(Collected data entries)
== Segment start ==
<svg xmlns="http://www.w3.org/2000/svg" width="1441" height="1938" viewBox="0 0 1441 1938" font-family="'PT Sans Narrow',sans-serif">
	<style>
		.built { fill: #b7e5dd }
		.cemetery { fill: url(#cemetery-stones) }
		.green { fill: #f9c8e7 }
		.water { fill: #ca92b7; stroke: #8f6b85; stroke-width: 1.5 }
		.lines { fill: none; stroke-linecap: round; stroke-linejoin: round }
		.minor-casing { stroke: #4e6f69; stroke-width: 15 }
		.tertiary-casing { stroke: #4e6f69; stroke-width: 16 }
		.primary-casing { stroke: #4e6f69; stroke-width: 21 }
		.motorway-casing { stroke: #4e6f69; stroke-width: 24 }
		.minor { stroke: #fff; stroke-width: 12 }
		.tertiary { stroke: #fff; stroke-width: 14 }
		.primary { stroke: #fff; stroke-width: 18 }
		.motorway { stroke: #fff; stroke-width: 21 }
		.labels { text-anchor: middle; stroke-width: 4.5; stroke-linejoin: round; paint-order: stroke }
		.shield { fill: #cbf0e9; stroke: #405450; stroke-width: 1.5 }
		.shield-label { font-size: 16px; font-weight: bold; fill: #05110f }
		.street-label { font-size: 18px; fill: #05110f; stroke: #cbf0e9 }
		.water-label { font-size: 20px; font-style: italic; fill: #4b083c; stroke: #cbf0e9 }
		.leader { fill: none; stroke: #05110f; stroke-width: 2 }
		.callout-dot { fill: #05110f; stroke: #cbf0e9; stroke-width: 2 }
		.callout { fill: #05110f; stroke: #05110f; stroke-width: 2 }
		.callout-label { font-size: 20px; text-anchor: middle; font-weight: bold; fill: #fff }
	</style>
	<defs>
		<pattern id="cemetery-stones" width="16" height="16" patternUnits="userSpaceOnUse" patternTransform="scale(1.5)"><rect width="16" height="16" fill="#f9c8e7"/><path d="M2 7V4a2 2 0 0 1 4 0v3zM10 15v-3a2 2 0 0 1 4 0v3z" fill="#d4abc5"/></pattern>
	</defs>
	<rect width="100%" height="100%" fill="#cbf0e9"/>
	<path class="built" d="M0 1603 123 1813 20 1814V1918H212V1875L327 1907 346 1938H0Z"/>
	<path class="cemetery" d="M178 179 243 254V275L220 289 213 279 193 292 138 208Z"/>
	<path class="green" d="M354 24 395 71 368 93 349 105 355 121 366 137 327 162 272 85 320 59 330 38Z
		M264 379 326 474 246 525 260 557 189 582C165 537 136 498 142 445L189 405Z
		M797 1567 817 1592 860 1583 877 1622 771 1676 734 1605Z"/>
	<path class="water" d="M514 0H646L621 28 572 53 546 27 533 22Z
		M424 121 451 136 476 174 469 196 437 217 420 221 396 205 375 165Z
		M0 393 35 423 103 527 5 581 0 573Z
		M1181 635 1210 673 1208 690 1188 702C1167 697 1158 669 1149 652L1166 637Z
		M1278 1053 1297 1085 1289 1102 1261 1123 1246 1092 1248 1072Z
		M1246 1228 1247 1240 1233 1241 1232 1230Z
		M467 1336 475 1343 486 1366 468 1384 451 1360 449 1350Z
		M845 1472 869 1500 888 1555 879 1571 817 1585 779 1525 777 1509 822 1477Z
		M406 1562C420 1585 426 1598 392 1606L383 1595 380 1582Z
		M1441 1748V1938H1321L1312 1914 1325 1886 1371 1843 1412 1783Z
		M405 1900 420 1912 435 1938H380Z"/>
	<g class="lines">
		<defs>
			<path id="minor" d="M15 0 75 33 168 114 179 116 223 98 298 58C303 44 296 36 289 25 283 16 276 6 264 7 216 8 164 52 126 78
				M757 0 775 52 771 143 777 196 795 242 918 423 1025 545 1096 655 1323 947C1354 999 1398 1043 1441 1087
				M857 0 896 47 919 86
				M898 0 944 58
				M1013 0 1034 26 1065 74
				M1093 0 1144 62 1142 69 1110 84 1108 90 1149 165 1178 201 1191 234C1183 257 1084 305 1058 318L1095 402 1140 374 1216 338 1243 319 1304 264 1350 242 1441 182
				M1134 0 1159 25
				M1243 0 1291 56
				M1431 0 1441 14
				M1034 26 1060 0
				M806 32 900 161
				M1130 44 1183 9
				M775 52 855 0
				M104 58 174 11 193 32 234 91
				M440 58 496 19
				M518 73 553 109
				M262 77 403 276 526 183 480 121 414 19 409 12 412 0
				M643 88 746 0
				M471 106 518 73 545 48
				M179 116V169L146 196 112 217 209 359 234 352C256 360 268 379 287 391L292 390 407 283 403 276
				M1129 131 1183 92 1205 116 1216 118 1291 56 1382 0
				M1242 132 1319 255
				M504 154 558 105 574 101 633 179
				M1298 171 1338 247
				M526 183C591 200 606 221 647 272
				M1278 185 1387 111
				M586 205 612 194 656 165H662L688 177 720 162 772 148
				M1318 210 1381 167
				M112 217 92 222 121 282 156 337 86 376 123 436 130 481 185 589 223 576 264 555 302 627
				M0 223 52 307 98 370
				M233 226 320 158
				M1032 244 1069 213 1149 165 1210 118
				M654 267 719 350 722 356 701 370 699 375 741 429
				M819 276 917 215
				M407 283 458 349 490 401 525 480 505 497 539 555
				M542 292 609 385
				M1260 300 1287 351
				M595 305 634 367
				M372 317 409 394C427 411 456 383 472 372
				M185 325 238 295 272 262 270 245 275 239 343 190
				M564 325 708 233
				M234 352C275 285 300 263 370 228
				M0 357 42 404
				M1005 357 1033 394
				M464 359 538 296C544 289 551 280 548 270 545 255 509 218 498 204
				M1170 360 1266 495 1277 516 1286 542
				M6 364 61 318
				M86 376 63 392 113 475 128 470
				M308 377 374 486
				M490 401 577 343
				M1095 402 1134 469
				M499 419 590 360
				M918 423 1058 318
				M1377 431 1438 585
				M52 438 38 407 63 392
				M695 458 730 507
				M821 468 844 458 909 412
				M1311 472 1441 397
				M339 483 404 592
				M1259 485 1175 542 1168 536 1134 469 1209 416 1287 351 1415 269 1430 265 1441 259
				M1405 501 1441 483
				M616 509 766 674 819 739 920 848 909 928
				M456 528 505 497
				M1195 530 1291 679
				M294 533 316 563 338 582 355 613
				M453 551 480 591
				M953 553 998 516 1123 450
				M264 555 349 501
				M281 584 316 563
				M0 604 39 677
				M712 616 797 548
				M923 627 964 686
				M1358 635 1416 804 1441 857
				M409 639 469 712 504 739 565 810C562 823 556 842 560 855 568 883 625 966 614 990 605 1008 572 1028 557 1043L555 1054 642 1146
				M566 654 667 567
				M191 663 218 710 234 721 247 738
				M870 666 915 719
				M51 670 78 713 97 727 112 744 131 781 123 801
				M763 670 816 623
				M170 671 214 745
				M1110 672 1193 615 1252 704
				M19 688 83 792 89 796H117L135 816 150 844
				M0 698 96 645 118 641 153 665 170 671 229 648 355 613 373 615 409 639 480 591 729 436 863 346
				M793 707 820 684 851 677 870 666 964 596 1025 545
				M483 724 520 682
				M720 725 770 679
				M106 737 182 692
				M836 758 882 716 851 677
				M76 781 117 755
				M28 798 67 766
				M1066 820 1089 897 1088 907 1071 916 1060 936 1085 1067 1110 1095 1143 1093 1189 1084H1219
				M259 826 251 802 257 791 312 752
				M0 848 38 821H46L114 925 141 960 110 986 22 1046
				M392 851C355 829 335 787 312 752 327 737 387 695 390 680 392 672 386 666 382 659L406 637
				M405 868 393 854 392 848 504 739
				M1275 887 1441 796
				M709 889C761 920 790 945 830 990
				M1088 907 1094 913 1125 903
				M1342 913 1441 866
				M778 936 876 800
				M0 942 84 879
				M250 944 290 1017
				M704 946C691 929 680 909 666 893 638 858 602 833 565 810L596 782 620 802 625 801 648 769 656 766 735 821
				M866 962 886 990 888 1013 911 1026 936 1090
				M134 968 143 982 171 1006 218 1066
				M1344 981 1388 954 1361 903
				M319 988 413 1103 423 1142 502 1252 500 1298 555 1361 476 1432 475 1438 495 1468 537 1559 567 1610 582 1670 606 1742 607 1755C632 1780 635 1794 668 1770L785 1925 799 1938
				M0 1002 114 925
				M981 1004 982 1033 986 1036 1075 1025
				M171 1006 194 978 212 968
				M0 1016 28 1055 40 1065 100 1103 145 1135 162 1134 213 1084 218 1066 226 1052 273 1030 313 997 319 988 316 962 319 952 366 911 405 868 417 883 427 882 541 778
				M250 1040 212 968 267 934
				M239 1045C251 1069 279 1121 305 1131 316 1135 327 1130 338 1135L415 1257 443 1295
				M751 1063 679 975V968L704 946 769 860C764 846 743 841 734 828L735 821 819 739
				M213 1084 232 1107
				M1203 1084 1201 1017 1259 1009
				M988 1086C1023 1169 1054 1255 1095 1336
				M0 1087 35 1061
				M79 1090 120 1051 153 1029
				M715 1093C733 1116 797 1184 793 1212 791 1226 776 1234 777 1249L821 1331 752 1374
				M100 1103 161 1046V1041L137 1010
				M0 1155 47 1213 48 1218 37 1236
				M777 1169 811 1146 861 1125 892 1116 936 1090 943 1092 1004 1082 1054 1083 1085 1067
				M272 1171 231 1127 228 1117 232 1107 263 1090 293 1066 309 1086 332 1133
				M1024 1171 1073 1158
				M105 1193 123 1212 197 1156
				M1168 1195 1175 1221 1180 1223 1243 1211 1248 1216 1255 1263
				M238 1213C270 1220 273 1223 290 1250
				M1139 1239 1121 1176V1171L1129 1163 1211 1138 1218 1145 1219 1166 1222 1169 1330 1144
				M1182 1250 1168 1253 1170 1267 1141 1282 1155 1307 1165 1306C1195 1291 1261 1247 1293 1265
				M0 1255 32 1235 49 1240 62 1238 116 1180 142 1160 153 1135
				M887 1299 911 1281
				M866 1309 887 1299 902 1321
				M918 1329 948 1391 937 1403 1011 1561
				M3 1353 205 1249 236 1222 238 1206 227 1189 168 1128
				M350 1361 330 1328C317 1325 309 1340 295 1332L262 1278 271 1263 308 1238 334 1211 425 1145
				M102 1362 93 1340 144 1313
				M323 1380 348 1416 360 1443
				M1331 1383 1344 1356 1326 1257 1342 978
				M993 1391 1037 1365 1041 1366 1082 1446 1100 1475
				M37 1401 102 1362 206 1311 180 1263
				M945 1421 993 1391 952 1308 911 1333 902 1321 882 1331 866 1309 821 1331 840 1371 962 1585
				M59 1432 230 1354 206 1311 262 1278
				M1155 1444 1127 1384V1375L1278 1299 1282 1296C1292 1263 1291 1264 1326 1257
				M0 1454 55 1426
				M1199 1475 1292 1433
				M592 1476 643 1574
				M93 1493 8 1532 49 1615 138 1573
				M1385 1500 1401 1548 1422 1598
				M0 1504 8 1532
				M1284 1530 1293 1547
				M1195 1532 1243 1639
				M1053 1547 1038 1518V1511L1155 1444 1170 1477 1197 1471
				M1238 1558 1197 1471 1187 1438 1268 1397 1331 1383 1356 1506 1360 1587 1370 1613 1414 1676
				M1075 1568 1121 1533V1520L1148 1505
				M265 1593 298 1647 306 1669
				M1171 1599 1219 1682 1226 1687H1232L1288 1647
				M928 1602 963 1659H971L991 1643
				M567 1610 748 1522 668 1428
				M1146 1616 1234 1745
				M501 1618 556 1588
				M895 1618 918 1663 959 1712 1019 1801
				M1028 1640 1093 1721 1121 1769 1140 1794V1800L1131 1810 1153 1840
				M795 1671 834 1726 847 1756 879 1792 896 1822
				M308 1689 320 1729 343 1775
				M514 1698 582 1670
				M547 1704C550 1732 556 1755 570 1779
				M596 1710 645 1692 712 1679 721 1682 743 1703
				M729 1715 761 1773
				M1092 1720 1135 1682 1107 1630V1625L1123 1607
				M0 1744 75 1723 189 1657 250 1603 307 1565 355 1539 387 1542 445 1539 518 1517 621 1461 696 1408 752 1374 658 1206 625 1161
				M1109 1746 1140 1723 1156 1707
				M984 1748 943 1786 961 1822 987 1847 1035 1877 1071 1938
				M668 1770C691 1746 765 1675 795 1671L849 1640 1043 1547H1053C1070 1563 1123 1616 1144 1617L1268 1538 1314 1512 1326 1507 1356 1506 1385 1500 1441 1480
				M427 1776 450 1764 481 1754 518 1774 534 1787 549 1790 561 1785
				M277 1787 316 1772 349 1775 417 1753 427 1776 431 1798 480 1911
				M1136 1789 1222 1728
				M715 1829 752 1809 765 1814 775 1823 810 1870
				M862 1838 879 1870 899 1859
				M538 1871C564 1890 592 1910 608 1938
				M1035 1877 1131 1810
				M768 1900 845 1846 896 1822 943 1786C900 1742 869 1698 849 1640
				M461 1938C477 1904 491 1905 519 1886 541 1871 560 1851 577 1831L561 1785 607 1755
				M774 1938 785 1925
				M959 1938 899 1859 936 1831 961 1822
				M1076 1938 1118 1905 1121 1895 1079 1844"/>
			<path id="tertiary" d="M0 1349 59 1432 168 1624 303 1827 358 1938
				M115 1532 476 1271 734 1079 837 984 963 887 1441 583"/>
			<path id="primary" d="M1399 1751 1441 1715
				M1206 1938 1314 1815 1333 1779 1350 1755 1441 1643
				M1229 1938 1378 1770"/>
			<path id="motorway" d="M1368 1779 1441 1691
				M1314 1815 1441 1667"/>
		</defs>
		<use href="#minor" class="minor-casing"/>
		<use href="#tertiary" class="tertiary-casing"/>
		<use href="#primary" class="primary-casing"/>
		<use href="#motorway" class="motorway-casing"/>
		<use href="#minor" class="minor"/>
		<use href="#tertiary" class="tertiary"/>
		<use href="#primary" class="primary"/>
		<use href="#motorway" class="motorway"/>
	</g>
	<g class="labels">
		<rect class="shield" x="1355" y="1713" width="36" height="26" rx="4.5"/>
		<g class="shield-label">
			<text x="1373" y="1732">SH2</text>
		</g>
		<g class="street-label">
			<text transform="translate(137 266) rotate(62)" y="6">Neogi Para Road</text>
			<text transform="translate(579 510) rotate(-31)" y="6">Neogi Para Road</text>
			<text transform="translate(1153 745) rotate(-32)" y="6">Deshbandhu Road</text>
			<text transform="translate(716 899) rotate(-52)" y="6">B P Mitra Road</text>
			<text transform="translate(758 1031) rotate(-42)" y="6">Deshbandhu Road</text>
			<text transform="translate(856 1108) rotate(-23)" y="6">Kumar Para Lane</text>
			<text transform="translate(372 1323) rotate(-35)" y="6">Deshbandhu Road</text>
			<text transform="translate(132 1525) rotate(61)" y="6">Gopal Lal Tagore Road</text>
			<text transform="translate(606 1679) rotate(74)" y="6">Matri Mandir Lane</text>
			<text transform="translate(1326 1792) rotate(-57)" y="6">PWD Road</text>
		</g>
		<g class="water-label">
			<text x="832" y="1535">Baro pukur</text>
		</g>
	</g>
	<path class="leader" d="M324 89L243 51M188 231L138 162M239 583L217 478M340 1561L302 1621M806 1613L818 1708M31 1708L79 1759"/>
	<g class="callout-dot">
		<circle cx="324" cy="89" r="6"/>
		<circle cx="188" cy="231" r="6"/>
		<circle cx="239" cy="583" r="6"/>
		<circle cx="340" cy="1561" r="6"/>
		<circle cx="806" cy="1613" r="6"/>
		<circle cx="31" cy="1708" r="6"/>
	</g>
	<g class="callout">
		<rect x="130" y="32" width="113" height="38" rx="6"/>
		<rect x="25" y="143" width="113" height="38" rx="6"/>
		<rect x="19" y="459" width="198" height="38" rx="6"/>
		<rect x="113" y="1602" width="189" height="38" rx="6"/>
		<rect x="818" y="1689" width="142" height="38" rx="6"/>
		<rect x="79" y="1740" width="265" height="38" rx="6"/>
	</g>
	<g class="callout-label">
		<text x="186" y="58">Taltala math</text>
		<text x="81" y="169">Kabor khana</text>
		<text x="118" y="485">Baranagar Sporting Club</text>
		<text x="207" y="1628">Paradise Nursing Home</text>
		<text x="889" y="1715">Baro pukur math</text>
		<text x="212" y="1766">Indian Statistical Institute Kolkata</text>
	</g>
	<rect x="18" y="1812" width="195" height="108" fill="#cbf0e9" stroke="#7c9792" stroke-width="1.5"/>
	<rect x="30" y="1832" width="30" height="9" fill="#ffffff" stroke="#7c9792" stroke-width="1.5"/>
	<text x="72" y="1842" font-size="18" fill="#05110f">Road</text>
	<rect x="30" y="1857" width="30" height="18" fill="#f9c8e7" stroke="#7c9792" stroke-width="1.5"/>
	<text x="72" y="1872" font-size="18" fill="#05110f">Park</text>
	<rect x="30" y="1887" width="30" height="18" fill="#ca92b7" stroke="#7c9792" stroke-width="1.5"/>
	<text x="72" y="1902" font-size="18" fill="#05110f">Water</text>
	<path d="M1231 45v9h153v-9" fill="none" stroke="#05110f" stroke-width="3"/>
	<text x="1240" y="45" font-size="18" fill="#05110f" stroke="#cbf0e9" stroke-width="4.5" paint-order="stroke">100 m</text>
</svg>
== Segment end ==
- **Exercise objective**
Read the data above. Pull out each line in which the string "lines" appears.

- **Result for this exercise**
		.lines { fill: none; stroke-linecap: round; stroke-linejoin: round }
	<g class="lines">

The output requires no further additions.